KETIK, BONDOWOSO – Jika melintas di depan kantor Bupati Bondowoso, anda pasti melihat monumen gerbong kereta api yang disebut dengan 'Gerbong Maut'.

Pemberian nama tersebut bukan tanpa alasan, terdapat sejarah memilukan yang dahulu pernah terjadi di balik nama tersebut.

Pada tahun 1947 saat Indonesia baru saja merdeka dari penjajah, Belanda yang tidak terima dengan kemerdekaan Indonesia kemudian melancarkan serangan yang disebut dengan Agresi Militer I. Serangan ini terjadi pada 21 Juli 1947 hingga 5 Agustus 1948.

Pada saat itu Belanda menyerang kota-kota di Jawa dan Sumatera. Salah satu kota di wilayah di Jawa Timur yang terkena imbasnya adalah kota Bondowoso.

Kuatnya gempuran-gempuran tentara Belanda, yang didukung persenjataan yang lebih canggih, membuat banyak pasukan pro-Republik berantakan.

Akibat kekuatan yang tidak seimbang itu akhirnya banyak prajurit yang tertangkap oleh tentara Belanda dan dijebloskan ke penjara. Kebanyakan, milisi pejuang Republik yang tertangkap mendapat siksaan berat dari tentara Belanda.

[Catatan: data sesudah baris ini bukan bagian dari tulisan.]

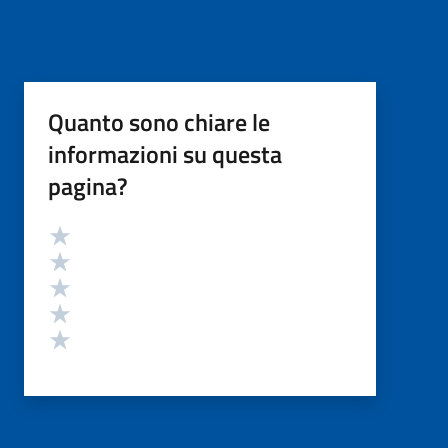
Quanto sono chiare le
informazioni su questa
pagina?
Valutazione
Valuta 5 stelle su 5
Valuta 4 stelle su 5
Valuta 3 stelle su 5
Valuta 2 stelle su 5
Valuta 1 stelle su 5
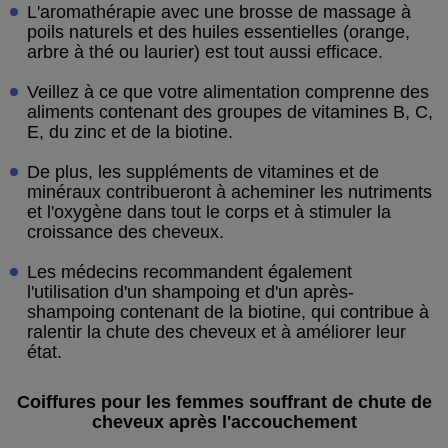
L'aromathérapie avec une brosse de massage à
poils naturels et des huiles essentielles (orange,
arbre à thé ou laurier) est tout aussi efficace.
Veillez à ce que votre alimentation comprenne des
aliments contenant des groupes de vitamines B, C,
E, du zinc et de la biotine.
De plus, les suppléments de vitamines et de
minéraux contribueront à acheminer les nutriments
et l'oxygène dans tout le corps et à stimuler la
croissance des cheveux.
Les médecins recommandent également
l'utilisation d'un shampoing et d'un après-
shampoing contenant de la biotine, qui contribue à
ralentir la chute des cheveux et à améliorer leur
état.
Coiffures pour les femmes souffrant de chute de
cheveux après l'accouchement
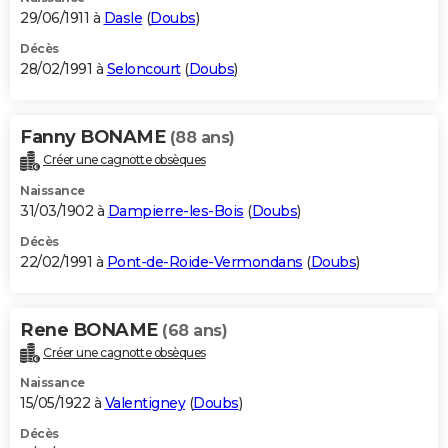
29/06/1911 à
Dasle
(
Doubs
)
Décès
28/02/1991 à
Seloncourt
(
Doubs
)
Fanny BONAME
(88 ans)
Créer une cagnotte obsèques
Naissance
31/03/1902 à
Dampierre-les-Bois
(
Doubs
)
Décès
22/02/1991 à
Pont-de-Roide-Vermondans
(
Doubs
)
Rene BONAME
(68 ans)
Créer une cagnotte obsèques
Naissance
15/05/1922 à
Valentigney
(
Doubs
)
Décès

Akibat banyaknya pejuang yang tertangkap penjara di Bondowoso tidak sanggup menampung. Oleh sebab itu akhirnya Belanda memutuskan untuk memindahkan para tahanan ke penjara yang ada di Kota Surabaya. Para pejuang itu pun akhirnya dibawa menggunakan kereta api melalui Stasiun Bondowoso.

Menurut catatan buku Monografi Daerah Jawa Timur - Volume 1-2 (1977), Peristiwa Gerbong Maut terjadi pada 23 November 1947 ketika 100 orang Indonesia yang ditawan oleh Belanda diangkut dari stasiun KA Bondowoso ke Wonokromo (Surabaya) dengan tiga buah gerbong barang yang tertutup rapat.

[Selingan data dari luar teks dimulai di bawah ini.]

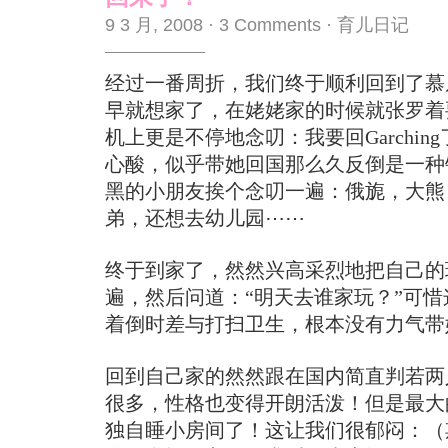
9 3 月, 2008
·
3 Comments
·
育儿日记
经过一番周折，我们终于顺利回到了慕
早就想家了，在姥姥家的时候就张罗着要回G
机上更是不停地念叨：我要回Garchin
心酸，似乎带她回国那么久反倒是一种
黑的小朋友挨个念叨一遍：俄旎，大熊
弟，还想去幼儿园⋯⋯
终于到家了，然然兴高采烈地把自己的
遍，然后问道：“明天去谁家玩？”可
着倒时差与打扫卫生，根本没有力气带
回到自己家的然然跟在国内简直判若两
很多，性格也变得开朗活泼！但是最大
独自睡小房间了！这让我们很郁闷：（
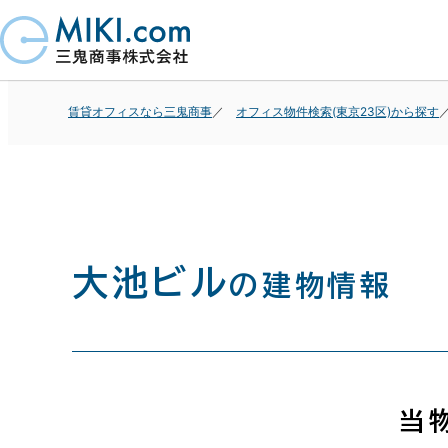
賃貸オフィスなら三鬼商事
オフィス物件検索(東京23区)から探す
大池ビル
の建物情報
当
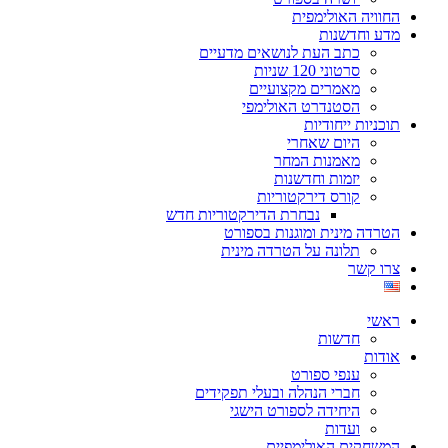
החוויה האולימפית
מדע וחדשנות
כתב העת לנושאים מדעיים
סרטוני 120 שניות
מאמרים מקצועיים
הסטנדרט האולימפי
תוכניות ייחודיות
היום שאחרי
מאמנות המחר
יזמות וחדשנות
קורס דירקטוריות
נבחרת הדירקטוריות חדש
הטרדה מינית ומוגנות בספורט
תלונה על הטרדה מינית
צרו קשר
ראשי
חדשות
אודות
ענפי ספורט
חברי הנהלה ובעלי תפקידים
היחידה לספורט הישגי
ועדות
המשחקים האולימפיים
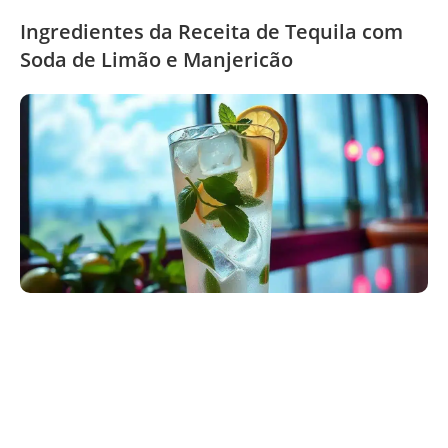
Ingredientes da Receita de Tequila com
Soda de Limão e Manjericão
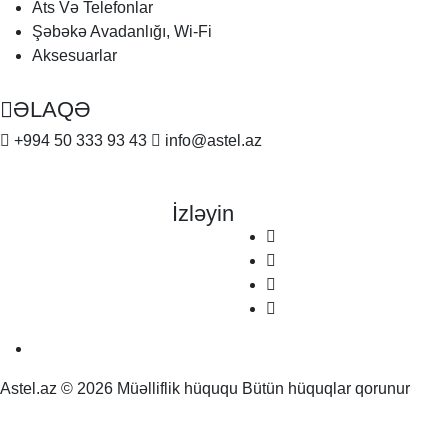
Ats Və Telefonlar
Şəbəkə Avadanlığı, Wi-Fi
Aksesuarlar
ƏLAQƏ
+994 50 333 93 43
info@astel.az
İzləyin
Astel.az © 2026 Müəlliflik hüququ Bütün hüquqlar qorunur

Ketiga gerbong itu adalah gerbong dengan kode GR 10152, GR 4416, dan GR5769. Gerbong pertama digunakan untuk mengangkut 38 orang tawanan. Gerbong kedua mengangkut 29 tawanan, dan gerbong ketiga diisi oleh 33 orang tawanan. Salah satu gerbong itu kini menjadi koleksi di Museum Brawijaya, Malang.

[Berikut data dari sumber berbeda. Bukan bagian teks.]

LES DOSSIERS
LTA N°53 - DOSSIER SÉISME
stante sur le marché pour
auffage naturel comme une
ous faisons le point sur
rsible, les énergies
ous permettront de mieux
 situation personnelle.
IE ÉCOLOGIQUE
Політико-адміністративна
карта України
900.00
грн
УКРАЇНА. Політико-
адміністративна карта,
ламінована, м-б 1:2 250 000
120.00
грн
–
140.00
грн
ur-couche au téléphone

Perjalanan yang ditempuh dari Stasiun Bondowoso ke Stasiun Wonokromo di Surabaya membutuhkan waktu sekitar 16 jam. Selama perjalanan itu, para tawanan tidak mendapatkan makan dan minum. Mereka juga tidak memiliki akses udara yang cukup.

Gerbong yang digunakan untuk mengangkut para pejuang merupakan gerbong barang yang memiliki ruang tertutup dan minim ventilasi. Ditambah dengan atap yang terbuat dari seng membuat ruangan terasa panas dan pengap.

Hasilnya, sebanyak 46 pejuang pro-kemerdekaan Indonesia tewas dalam perjalanan itu. Gerbong pertama dengan kode GR5769 yang sama sekali tidak memiliki ventilasi menewaskan seluruh penumpang di dalamnya yang berjumlah 38 orang.

Di gerbong kedua dan ketiga total tawanan yang tewas ada 8 orang. Sementara itu, kondisi para tawanan lain terperinci sebagai berikut, 12 orang sakit parah, 30 orang tawanan lemas tak berdaya, dan 12 orang tawanan berhasil selamat.

Peristiwa meninggalnya para tahanan dalam perjalanan dari Stasiun Bondowoso menuju Stasiun Surabaya inilah yang disebut sebagai Peristiwa Gerbong Maut. Ini untuk mengingatkan kekejaman Belanda pada pejuang Indonesia.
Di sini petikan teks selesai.